**Work request 1:**
In the ModernDive 0.5.0 release notes, reproduce word for word the passage starting at "ModernDive 0.5.0" and ending at "(still a work-in-progress)".
**Work request 2:**
Answer these questions from the ModernDive 0.5.0 release notes:
(a) To which chapter is residual analysis being moved?
(b) Where are all learning check solutions now located?
(c) Who added subsection 2.2.3, "Errors, warnings, and messages"?

**Source extract:**
------
ModernDive 0.5.0

Highlights

"Data wrangling" chapter now comes after "Tidy data" chapter.
Improved explanations and examples of geom_histogram(), geom_boxplot(), and "tidy" data
Moving residual analysis from regression Chapters 6 & 7 to Chap 11: Inference for regression
Reorganized Chap 8 on Sampling
All learning check solutions now in Appendix D
PDF build re-added (still a work-in-progress)

Changed title
- From: "Statistical Inference via Data Science in R"
- To: "Statistical Inference via Data Science: A moderndive into R and the tidyverse"
Chapter 2 - Getting Started
- Added subsection 2.2.3 "Errors, warnings, and messages" by @andrewheiss
Chapter 3 - Data visualization:
- Added simpler introductory geom_histogram() and geom_boxplot() examples
- Started downweighting the amount of data wrangling previews included in this chapter, in particular join.
- Cleaned up conclusion section
- Added cheatsheet
Switched order of "Chap 4 Tidy Data" and "Chap 5 Data Wrangling": Data Wrangling now comes first
Chapter 4 - Data wrangling:
- Added cheatsheet
Chapter 5 - Renamed to "Importing and tidy data"
------
**Material provided:**
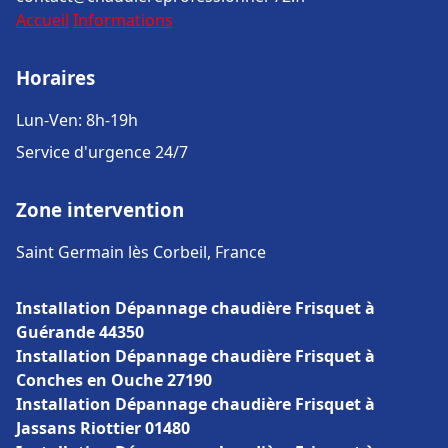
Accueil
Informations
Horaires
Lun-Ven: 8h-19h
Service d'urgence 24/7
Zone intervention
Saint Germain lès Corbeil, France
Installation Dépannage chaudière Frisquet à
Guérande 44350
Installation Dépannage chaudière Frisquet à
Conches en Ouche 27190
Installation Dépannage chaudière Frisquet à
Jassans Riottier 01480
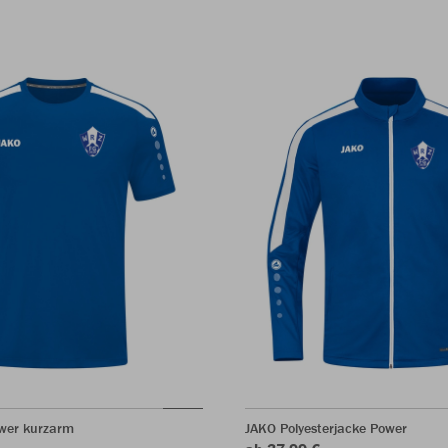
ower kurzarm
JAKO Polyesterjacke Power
------
**Task solution 1:**
ModernDive 0.5.0

Highlights

"Data wrangling" chapter now comes after "Tidy data" chapter.
Improved explanations and examples of geom_histogram(), geom_boxplot(), and "tidy" data
Moving residual analysis from regression Chapters 6 & 7 to Chap 11: Inference for regression
Reorganized Chap 8 on Sampling
All learning check solutions now in Appendix D
PDF build re-added (still a work-in-progress)

**Task solution 2:**
(a) Chap 11: Inference for regression
(b) Appendix D
(c) @andrewheiss